On the Nahanni River, traveling by bush plane and canoe puts you in the Canadian tradition of spectacular wilderness tripping



Published: Saturday, February 18, 2012, 5:21 AM

By Laurie Robinson, The Oregonian

We are standing on the shore of spruce-fringed Finlayson Lake in the Yukon watching mine workers in rubber boots tumble out of the 1957 Beaver floatplane that will carry us the next day to the headwaters of the Nahanni River, one of Canada's classic wilderness canoe routes.

Our paddle trip will take us 350 miles from lichen-softened alpine peaks through sheer yellow limestone canyons to big boreal flatlands with a few pop-up buttes, twisted-rock mountains and woodland buffalo.

A short walk away from the dock is pilot Warren LaFave's fuel depot -- a collection of rusty tanks and snaking hoses -- for the floatplane and his Hughes helicopter (one that was used in the filming of "Magnum, P.I." before he bought it used).

We are in the far north now.
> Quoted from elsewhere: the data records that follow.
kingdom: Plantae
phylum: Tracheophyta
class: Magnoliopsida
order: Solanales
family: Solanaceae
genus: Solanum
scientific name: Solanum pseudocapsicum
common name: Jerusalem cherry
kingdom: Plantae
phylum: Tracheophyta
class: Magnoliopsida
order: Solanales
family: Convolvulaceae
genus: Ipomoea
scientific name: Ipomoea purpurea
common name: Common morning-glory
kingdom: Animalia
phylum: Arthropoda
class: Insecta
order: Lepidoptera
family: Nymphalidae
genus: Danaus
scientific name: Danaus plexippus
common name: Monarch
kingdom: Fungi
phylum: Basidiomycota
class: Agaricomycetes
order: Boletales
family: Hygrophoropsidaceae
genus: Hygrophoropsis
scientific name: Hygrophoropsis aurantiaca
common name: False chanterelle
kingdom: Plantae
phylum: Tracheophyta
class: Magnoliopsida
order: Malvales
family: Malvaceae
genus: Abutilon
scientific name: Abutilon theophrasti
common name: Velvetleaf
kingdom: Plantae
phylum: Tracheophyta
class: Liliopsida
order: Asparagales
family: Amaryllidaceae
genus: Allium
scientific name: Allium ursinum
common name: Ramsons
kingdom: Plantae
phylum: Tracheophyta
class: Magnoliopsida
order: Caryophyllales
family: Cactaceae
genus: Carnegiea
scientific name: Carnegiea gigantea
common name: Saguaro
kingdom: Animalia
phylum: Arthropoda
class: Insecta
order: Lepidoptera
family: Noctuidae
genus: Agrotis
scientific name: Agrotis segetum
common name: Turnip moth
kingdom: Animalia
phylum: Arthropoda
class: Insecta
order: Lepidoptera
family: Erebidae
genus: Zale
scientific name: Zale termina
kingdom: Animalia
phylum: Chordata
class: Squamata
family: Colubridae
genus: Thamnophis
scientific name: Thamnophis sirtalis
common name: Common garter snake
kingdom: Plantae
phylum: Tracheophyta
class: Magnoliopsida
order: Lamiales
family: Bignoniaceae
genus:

A vastness of pristine wilderness with pockets of gourmet fishing lodges and other pockets of no-frills gritty practicality marshaled by leather-jacketed men who want to know what jokes we bring from "the south." Meaning Portland. We are pitiful in the joke department. But we tell LaFave our worries.

"Some of us are afraid of the bears," our leader, Tyrae Mahan of Southwest Portland, tells the pilot. We are a group of friends who've been doing unguided paddling trips together for 20 years. We know each other's phobias.

"Some of us are afraid of the whitewater. Some of us are afraid of the plane ride. And some of us are afraid of the mosquitoes."

Mahan is in the "afraid of bears" camp, and the first couple of nights she streaks naked through a cold rain to her tent in the long July twilight because you're not supposed to sleep near the clothes you cook and eat in.

Me, I am in the "afraid of the plane ride" camp. Warren will be strapping our canoes to the outside of the planes, which is something I've never seen done in the U.S. but is a Canadian wilderness tradition.

"Don't worry," LaFave emailed me before the trip. "I have done this many hundreds of times."

It turns out I really should have been in the "worried about mosquitoes" camp. But don't stop reading -- it really was an utterly spectacular trip. The mosquitoes were just how we paid, in blood. Not that it was cheap in dollars.

Eight of us fly into the headwaters of the South Nahanni at Moose Ponds, and LaFave takes us in two trips, with two canoes nested into each other, per trip, strapped to the struts above the floats.

We float over hillsides thick with lichen, which lies like pale green patchy snow, pocked with short spruces that would barely qualify as trees in Oregon.

We fly for about an hour, crossing into the Northwest Territories and then LaFave lands, kicks us out and we are Out There. For three weeks.

Most of the rapids are in the first 60 miles, and some of it has been described as continuous Class 3/4. I figure the ratings are probably inflated a bit to discourage the overconfident. The guidebooks and the Parks Canada website caution us to have spray covers on our canoes, but most of us didn't invest in those.

"It's not our tradition," we tell the Canadians who ask. Our tradition is Clorox-jug bailers.